[Data excerpts]
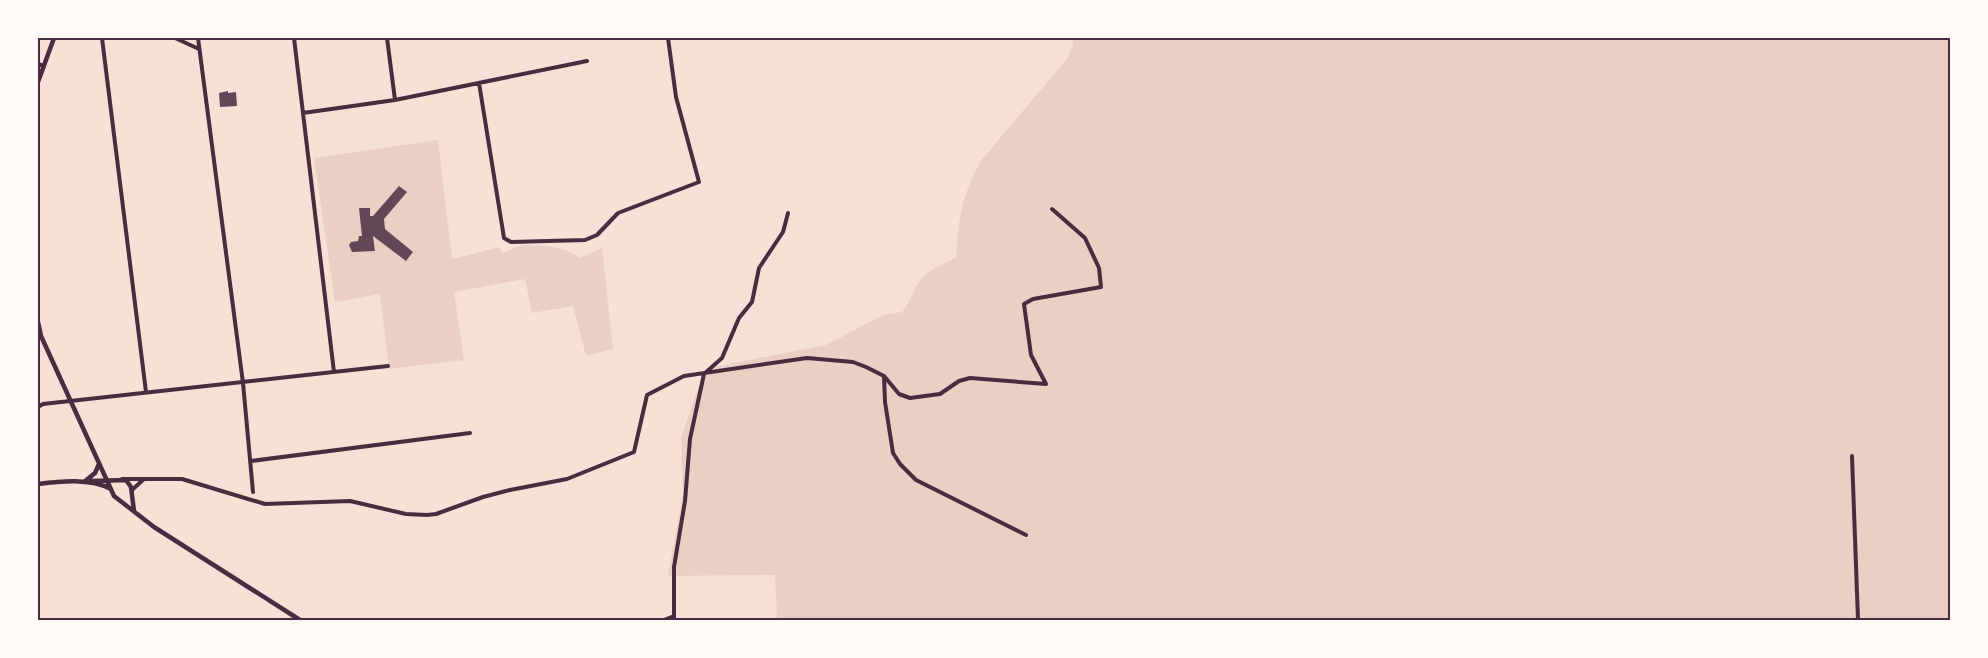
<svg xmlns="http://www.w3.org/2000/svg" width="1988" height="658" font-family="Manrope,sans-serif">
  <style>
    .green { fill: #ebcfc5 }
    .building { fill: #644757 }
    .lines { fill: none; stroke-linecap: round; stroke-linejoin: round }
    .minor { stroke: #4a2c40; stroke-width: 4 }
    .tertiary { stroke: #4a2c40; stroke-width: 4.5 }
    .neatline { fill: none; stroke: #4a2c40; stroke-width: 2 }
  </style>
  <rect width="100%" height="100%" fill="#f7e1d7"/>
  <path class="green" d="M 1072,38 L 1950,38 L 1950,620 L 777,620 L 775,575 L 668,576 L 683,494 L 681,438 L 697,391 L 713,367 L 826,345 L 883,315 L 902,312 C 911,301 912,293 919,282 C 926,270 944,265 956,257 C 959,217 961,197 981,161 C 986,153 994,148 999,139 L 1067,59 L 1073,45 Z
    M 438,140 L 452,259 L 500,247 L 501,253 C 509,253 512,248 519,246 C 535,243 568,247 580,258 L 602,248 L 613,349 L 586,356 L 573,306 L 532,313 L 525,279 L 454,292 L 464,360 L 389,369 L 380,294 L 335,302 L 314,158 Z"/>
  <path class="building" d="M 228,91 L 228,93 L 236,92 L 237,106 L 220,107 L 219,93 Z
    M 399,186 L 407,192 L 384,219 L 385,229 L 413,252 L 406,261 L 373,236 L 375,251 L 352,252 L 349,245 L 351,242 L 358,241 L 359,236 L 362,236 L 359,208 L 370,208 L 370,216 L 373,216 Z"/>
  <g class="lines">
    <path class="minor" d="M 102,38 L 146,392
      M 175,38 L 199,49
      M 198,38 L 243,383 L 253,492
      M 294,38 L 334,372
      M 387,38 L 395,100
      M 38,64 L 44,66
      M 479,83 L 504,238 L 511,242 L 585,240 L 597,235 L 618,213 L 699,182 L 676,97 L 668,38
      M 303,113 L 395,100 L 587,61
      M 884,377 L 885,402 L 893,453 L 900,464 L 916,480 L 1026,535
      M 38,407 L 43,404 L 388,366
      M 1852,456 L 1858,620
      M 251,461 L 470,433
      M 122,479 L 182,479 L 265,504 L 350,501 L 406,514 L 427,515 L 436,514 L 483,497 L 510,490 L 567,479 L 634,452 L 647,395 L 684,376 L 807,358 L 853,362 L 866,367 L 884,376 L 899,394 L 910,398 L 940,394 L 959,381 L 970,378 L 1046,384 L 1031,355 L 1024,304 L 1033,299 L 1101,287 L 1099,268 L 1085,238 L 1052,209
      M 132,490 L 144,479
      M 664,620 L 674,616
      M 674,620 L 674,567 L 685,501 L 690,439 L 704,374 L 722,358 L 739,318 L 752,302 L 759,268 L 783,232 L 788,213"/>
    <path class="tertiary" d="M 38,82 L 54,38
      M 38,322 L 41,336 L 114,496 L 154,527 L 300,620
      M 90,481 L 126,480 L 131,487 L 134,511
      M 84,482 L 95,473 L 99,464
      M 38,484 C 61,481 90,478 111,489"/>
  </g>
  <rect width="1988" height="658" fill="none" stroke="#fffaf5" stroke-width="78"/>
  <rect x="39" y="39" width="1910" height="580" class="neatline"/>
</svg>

● **Assigned task**: Please go through the data above and copy each line that has the word "lines".

● **Task answer**:
    .lines { fill: none; stroke-linecap: round; stroke-linejoin: round }
  <g class="lines">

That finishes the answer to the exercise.